In Standard Ethernet (Drop), the facility simply destroys the truck. The sender only realizes it weeks later when the recipient asks where it is, forcing the sender to recreate and resend everything.

In a PFC network (Halt), the facility tells the highway patrol to stop all incoming traffic, causing miles of gridlock (pause storms).

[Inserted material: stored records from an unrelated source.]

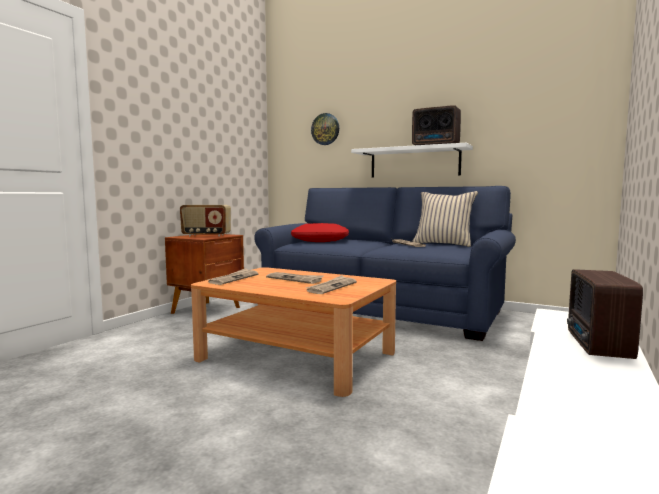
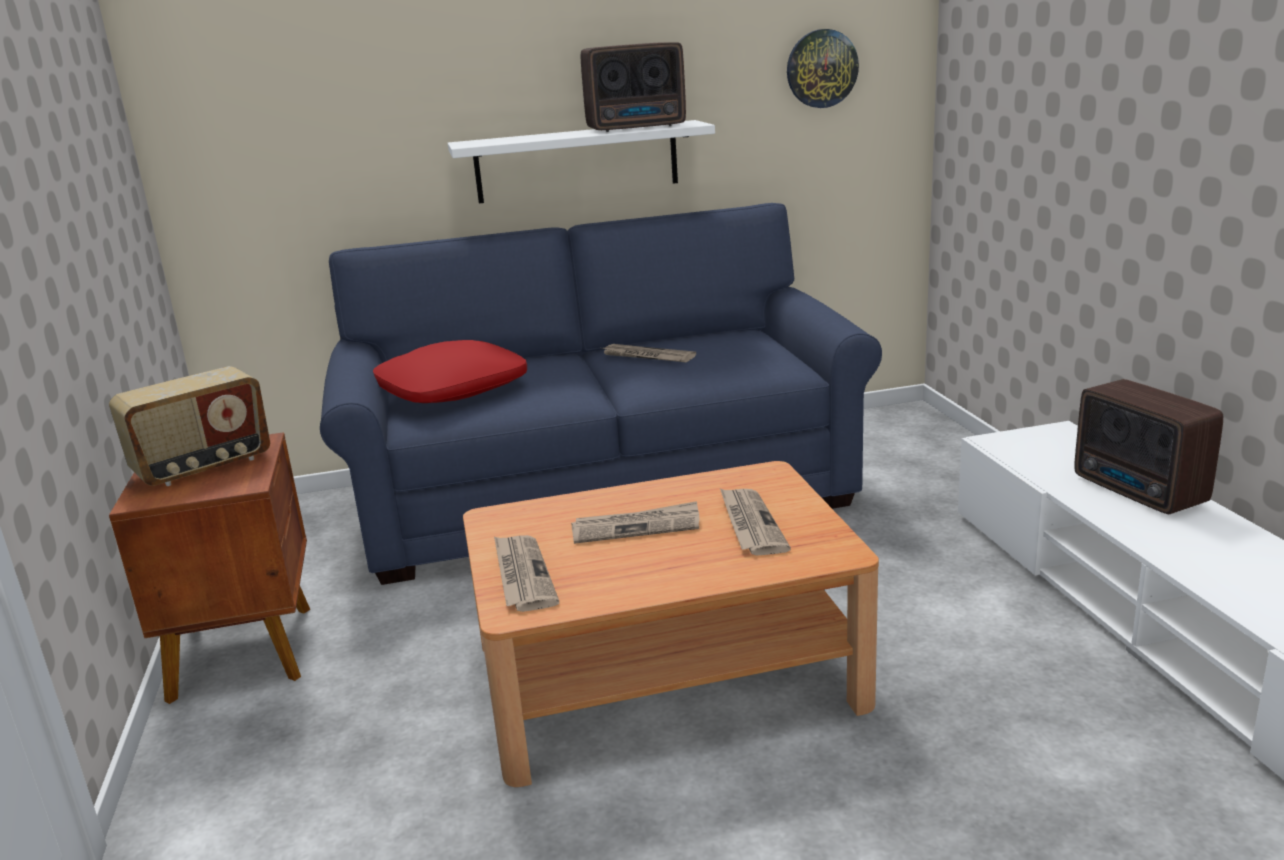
camera: 40 degrees left, 15 degrees up
(325, 129) = (328, 87): wall clock -> wall clock (821, 68)
(443, 244) = (698, 337): beige pillow -> none

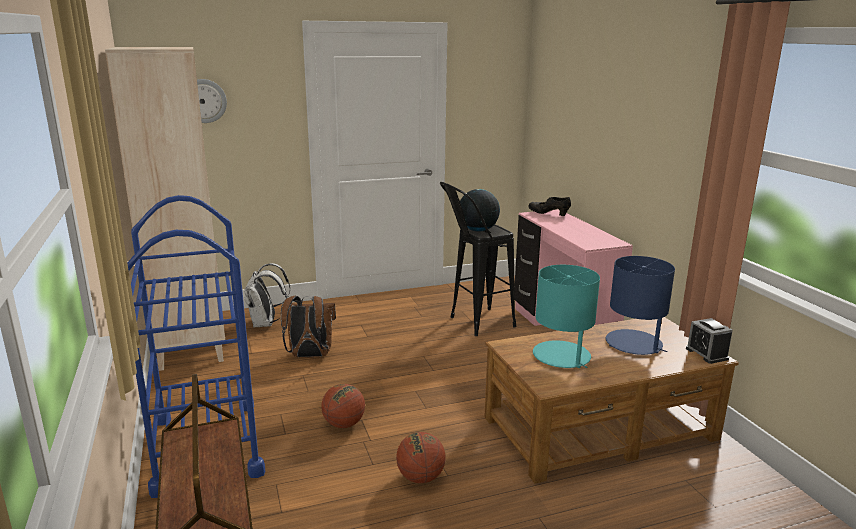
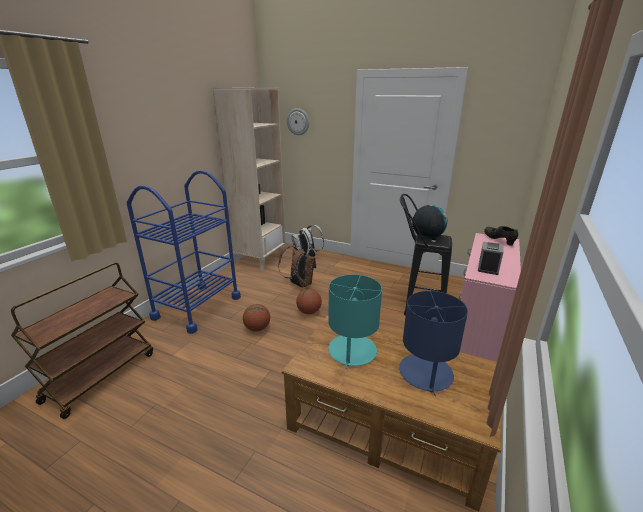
camera: 45 degrees right, 5 degrees up
(420, 477) = (242, 380): basketball -> basketball (309, 312)
(706, 353) = (479, 421): alarm clock -> alarm clock (488, 267)

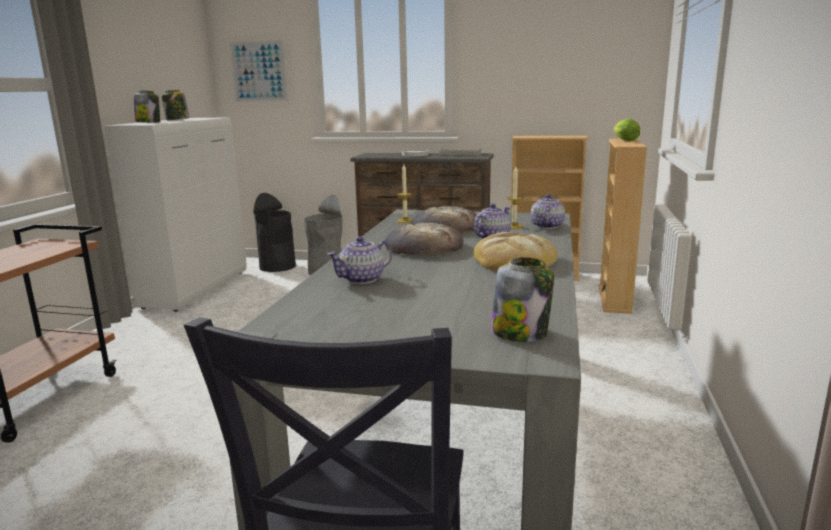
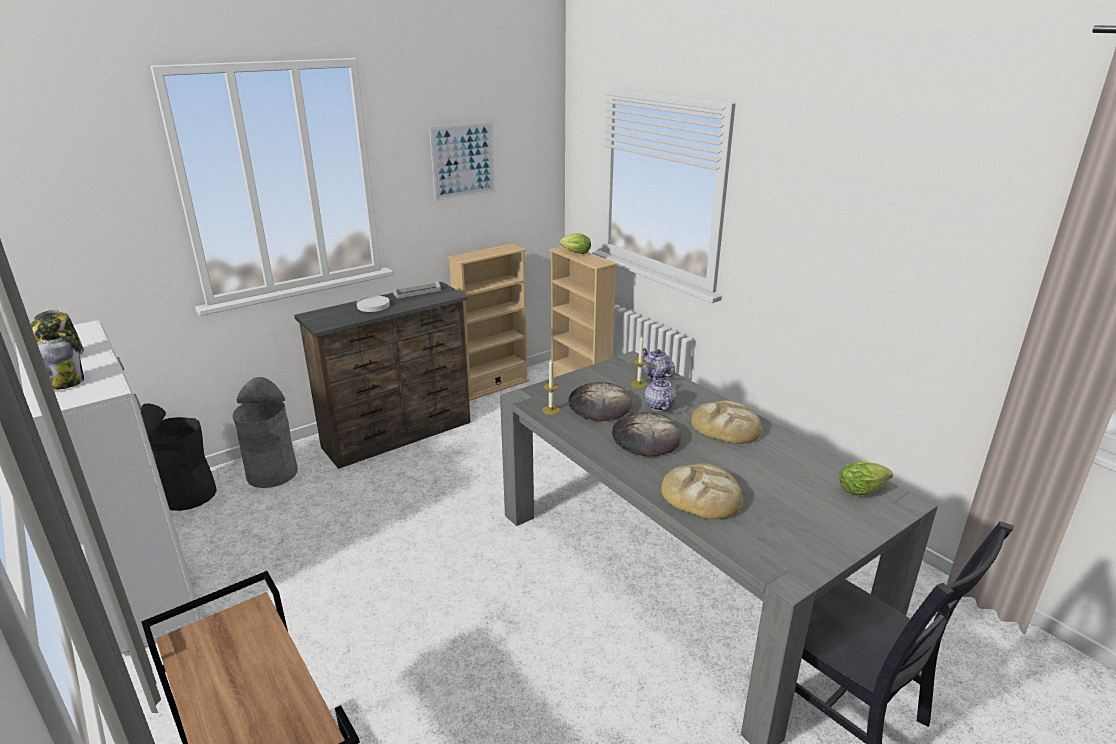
camera: 50 degrees left, 10 degrees up
(259, 71) = (81, 230): picture -> picture (463, 160)
(362, 279) = (701, 495): teapot -> bread
(520, 333) = (863, 490): jar -> lettuce

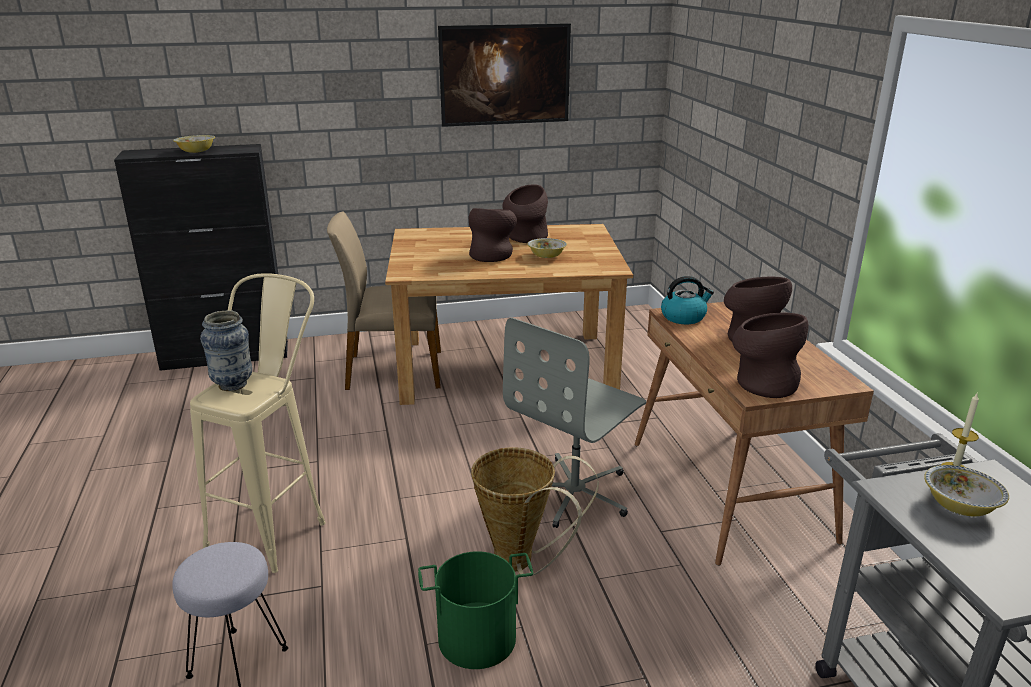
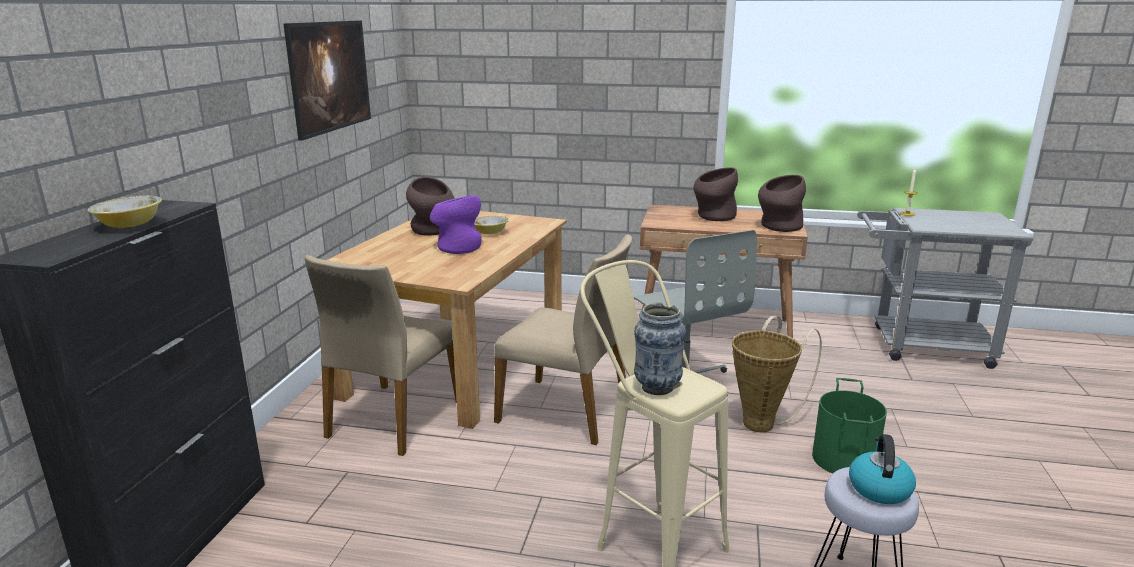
camera: 65 degrees left, 5 degrees down
(457, 438) = (565, 411): none -> beige chair
(492, 255) = (457, 247): brown vase -> purple vase
(684, 317) = (664, 222): kettle -> kettle (879, 488)
(959, 506) = (939, 221): bowl -> none

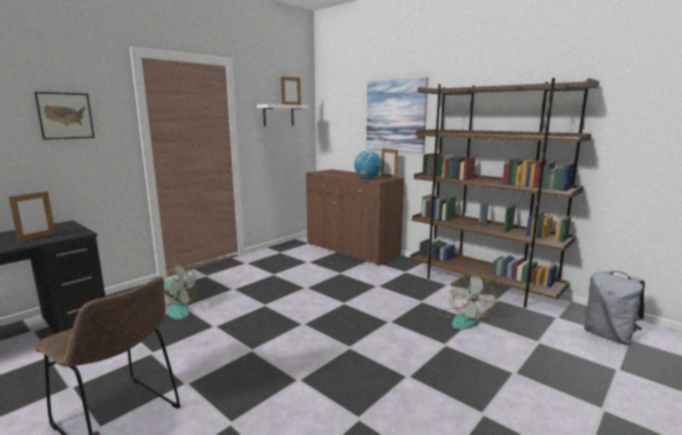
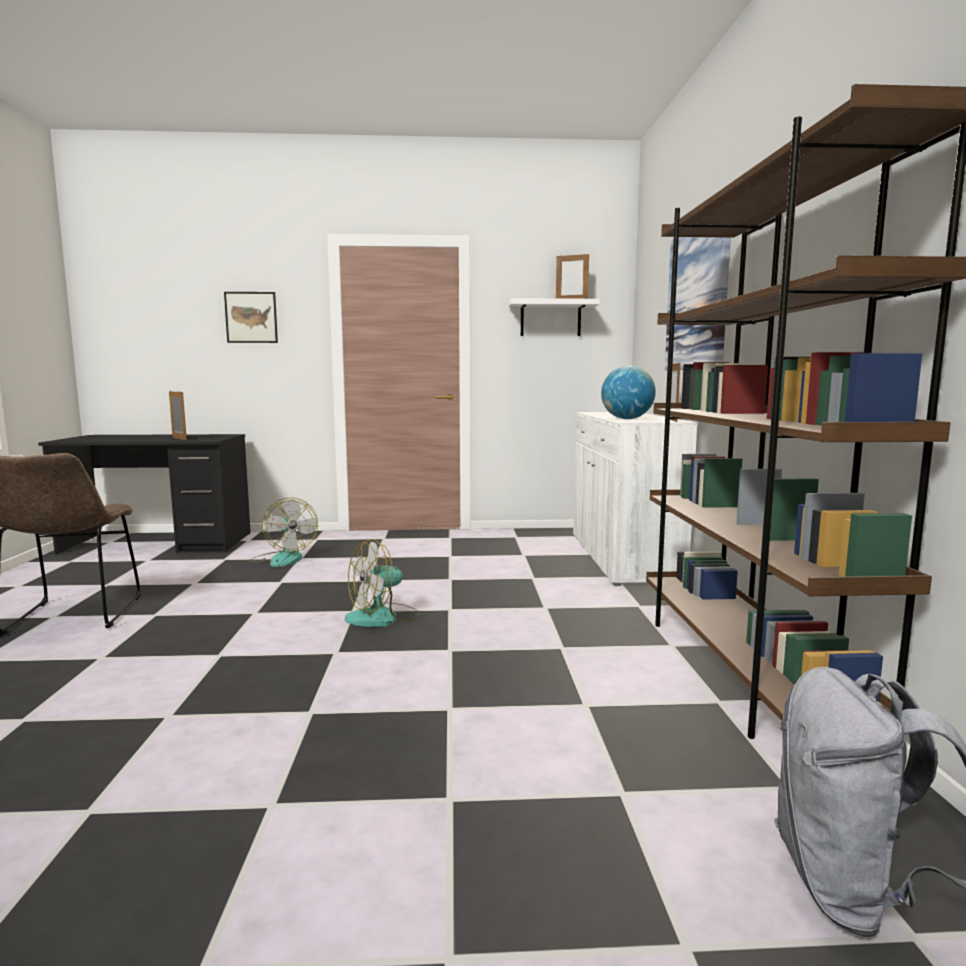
camera: 45 degrees right, 5 degrees down
(37, 237) = (179, 438): picture frame -> picture frame turned 120 degrees counterclockwise
(352, 250) = (622, 558): brown cabinet -> white cabinet
(464, 319) = (570, 696): fan -> fan (383, 617)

In Packet Trimming, the facility empties the cargo (payload) into the trash, but sends the empty truck and the shipping manifest (header) through an express lane directly to the destination. The destination immediately sees the empty truck and tells the sender exactly which specific cargo to resend (Selective Retransmission).

Technical Deep Dive

Legacy RoCEv2 Congestion Management relies on two interconnected mechanisms. Explicit Congestion Notification (ECN) acts as a proactive signal. When a switch queue hits a predetermined threshold, it marks the IP header's CE bit. The receiver replies with a Congestion Notification Packet (CNP), instructing the sender to apply the DCQCN algorithm to throttle its transmission rate. Priority Flow Control (PFC) acts as a reactive safety net. If queues continue filling to the Xoff threshold, the switch broadcasts PAUSE frames upstream, physically halting the link. Over-aggressive PFC tuning frequently leads to sudden throughput collapse.

To avoid PFC deadlocks, the Ultra Ethernet Transport (UET) introduces Packet Trimming. When a switch queue overflows, instead of dropping the packet entirely or pausing the network, the switch physically chops the packet to 64 bytes. It retains the L2/L3/L4 and UET headers, sets the DSCP marker to "trimmed," and immediately places the truncated packet into a dedicated high-priority egress queue.

Key Takeaways

PFC and DCQCN create fragile, highly complex networks extremely susceptible to pause storms and deadlocks.
RoCEv2's Go-Back-N retransmission heavily penalizes performance if a single packet is lost in the fabric.
Packet Trimming rapidly chops congested packets down to 64 bytes, forwarding the header to instantly signal loss.
This enables precise, efficient Selective Retransmission, keeping latency low and throughput high during severe incast events.